» Exercise
Omit the pictures and reproduce the rest of the listing exactly.

» Given information
- Opening Delimiter -
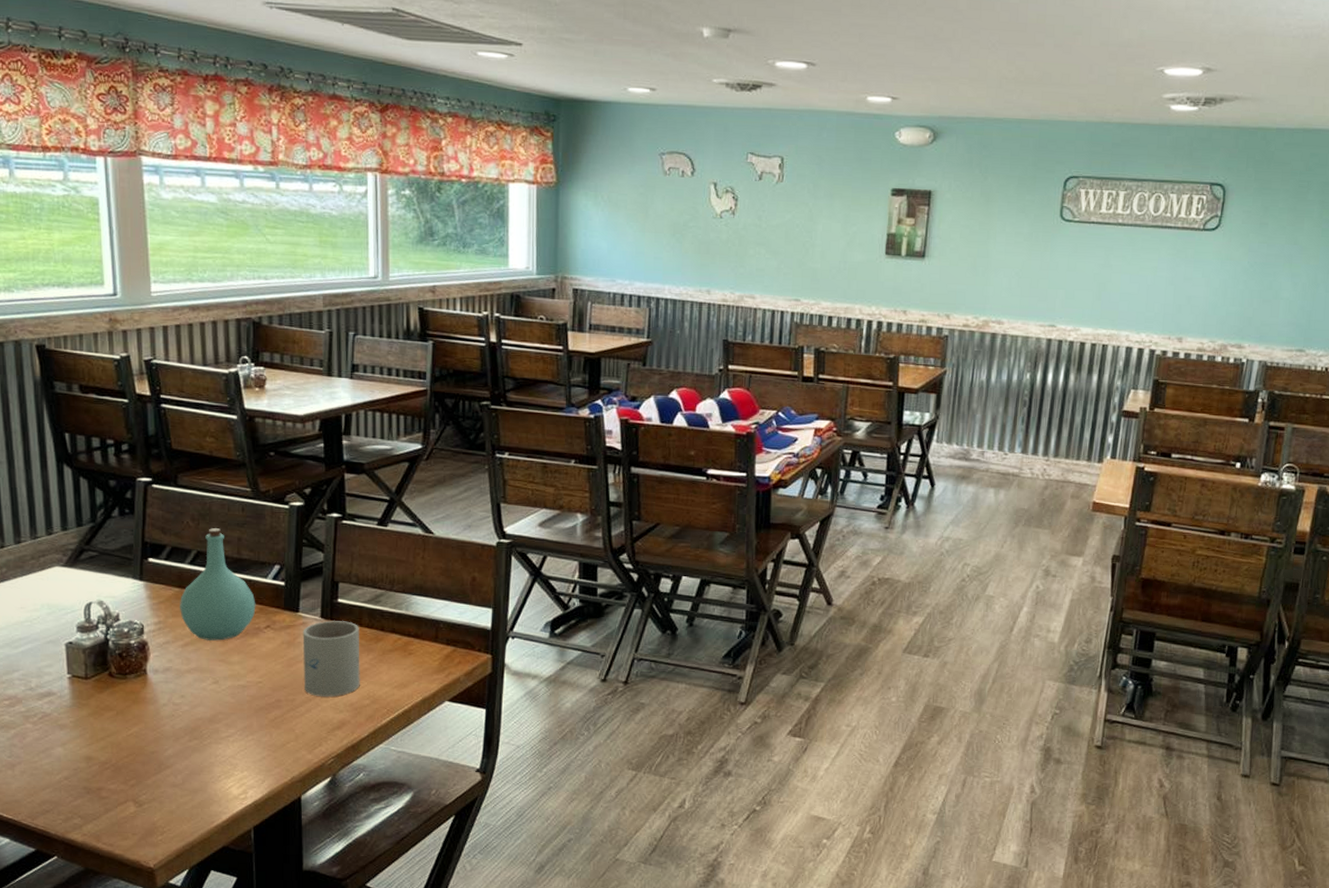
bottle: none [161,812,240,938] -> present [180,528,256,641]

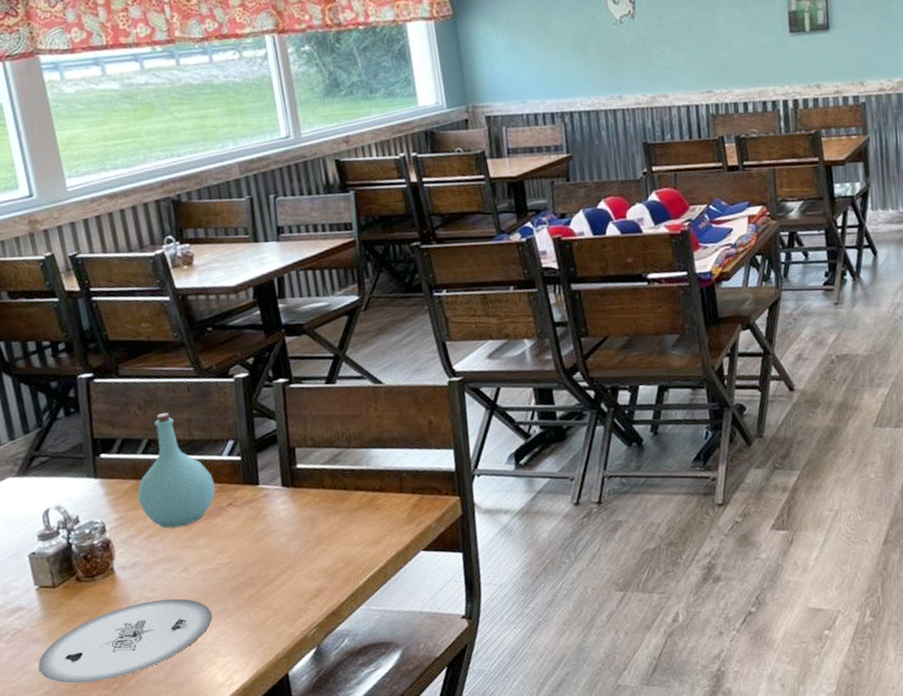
plate: none [61,706,235,775] -> present [38,598,212,684]
mug: present [302,620,360,697] -> none [266,486,332,567]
- Closing Delimiter -
» Your response
bottle: none [161,812,240,938] -> present [180,528,256,641]

plate: none [61,706,235,775] -> present [38,598,212,684]
mug: present [302,620,360,697] -> none [266,486,332,567]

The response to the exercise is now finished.